Posted 26 March 2012 - 10:12 PM
Its all subjective but if the damm waiter doesn't come by soon and offer up a refill he's gonna blow his tip.....
Posted 27 March 2012 - 03:17 PM
- Erkee likes this
Posted 27 March 2012 - 03:22 PM
At a higher altitude where air pressure is less wouldn't the water expand?
Posted 27 March 2012 - 04:40 PM
A glass with 50% liquid at room temperature at sea level would still be 50% on the top of mount everest at the same temperature.
It would take something like 10,000psi to have any affect, maybe even more.

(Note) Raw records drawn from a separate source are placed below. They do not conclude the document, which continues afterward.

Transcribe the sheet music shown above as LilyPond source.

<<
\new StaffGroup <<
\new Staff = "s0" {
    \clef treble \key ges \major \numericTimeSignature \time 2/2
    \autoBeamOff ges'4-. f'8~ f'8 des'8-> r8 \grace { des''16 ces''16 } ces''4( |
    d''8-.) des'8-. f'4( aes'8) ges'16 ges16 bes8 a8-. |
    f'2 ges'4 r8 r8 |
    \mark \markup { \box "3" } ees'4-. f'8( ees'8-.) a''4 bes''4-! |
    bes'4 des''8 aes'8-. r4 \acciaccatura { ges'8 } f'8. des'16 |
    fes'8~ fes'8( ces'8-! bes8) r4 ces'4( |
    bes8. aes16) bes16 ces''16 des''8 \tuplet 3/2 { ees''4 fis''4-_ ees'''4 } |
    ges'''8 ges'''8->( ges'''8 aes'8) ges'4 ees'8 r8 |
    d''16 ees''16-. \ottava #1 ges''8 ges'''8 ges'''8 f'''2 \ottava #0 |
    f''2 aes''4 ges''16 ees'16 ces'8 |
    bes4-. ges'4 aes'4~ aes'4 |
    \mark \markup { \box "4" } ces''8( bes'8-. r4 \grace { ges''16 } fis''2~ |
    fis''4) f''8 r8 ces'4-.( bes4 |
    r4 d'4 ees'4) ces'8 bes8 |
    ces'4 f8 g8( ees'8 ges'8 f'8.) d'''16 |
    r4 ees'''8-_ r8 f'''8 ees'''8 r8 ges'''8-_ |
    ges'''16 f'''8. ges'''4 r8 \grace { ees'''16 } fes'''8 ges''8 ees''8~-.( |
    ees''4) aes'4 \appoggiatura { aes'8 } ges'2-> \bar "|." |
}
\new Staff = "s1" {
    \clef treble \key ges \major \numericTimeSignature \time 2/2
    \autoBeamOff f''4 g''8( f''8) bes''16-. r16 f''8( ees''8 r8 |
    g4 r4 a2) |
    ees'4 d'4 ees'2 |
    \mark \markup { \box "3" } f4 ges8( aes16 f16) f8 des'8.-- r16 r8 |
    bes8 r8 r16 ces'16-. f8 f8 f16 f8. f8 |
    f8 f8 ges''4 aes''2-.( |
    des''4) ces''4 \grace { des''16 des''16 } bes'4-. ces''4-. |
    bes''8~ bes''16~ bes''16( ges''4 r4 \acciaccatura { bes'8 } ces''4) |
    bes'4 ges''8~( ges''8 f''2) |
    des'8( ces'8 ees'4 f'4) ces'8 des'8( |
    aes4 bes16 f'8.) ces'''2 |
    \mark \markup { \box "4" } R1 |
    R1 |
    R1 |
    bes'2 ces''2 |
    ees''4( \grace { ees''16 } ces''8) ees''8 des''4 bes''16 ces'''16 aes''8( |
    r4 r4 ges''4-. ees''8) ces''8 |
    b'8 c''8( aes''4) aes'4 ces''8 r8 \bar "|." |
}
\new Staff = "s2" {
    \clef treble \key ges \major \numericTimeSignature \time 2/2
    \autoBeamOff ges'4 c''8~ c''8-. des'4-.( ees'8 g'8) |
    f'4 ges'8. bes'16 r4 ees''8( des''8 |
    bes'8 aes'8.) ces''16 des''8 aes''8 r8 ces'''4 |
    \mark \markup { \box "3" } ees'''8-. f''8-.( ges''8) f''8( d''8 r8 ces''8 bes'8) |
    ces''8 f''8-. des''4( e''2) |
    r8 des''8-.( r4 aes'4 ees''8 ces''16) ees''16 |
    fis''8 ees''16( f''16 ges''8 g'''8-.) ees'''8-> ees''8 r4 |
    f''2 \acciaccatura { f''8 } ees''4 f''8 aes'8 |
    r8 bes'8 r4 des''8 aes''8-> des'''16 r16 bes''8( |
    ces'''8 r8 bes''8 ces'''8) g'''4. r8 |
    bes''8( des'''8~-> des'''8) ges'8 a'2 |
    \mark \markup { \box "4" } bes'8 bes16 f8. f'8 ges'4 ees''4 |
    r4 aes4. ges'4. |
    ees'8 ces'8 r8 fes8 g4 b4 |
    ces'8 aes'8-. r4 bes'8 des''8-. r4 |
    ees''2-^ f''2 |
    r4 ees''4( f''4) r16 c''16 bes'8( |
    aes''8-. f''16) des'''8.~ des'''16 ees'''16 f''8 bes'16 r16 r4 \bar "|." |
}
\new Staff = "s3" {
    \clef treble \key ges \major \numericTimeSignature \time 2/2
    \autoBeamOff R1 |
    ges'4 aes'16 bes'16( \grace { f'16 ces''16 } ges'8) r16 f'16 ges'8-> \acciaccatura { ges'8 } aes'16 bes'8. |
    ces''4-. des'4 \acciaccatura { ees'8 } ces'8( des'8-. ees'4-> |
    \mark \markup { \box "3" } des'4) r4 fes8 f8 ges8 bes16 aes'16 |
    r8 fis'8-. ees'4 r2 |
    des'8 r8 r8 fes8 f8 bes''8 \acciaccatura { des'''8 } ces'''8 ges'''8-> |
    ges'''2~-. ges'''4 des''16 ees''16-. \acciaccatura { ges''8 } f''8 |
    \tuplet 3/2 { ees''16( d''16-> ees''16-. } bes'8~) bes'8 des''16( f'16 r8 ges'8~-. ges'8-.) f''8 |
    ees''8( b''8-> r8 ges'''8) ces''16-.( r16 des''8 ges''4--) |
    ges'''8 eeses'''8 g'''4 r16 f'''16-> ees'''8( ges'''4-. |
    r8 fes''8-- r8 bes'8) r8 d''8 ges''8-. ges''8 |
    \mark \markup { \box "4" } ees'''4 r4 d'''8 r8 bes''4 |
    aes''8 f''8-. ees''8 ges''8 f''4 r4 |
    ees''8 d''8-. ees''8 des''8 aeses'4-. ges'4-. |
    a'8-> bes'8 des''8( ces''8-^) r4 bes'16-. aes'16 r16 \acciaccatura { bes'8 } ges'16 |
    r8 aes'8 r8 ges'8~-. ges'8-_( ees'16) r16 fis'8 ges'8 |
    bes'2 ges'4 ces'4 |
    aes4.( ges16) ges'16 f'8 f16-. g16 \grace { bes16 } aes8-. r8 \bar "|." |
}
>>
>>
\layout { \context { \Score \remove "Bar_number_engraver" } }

The glass is obviously less then half full AND more then half empty guys, the top is wider then the bottom. *sarcasm* :lol:
Posted 30 March 2012 - 06:20 PM
Posted 08 April 2012 - 11:16 AM
Posted 02 January 2013 - 11:27 PM
Posted 01 March 2014 - 05:05 AM
I choose to see a half empty vessel eagerly awaiting for me to fill it.
Edited by gremlinchode, 01 March 2014 - 05:07 AM.
Posted 04 February 2017 - 06:55 PM
the pragmatist in me would say almost empty, as everything is almost air, distance between atomic particles is as long as from earth to moon :) just empty space. But I'll go with half full.
L.E. sorry if i bumped the thread. I'll be more careful in the future.
Edited by micutzocekurai, 04 February 2017 - 06:59 PM.
Posted 04 February 2017 - 07:55 PM
Posted 10 February 2017 - 07:25 AM
The glass is ALWAYS FULL. In the case we are considering it is half water and half atmospheric gases and trace volitiles in the air of the thread starter room. (Think tainted methane).
Even in the depths of outer fucking space our ethereal glass of discussion will contain a completely encircled and dimensionaly defined volume of VACUUM.
Remember we didn't specify what must be IN the glass only if it was full or empty or something in between.
In the later case the glass is full with absolute vacuum. Whate very you decide a vacuum is becomes immaterial to the decision of what is in the glass. It is full with it none the less.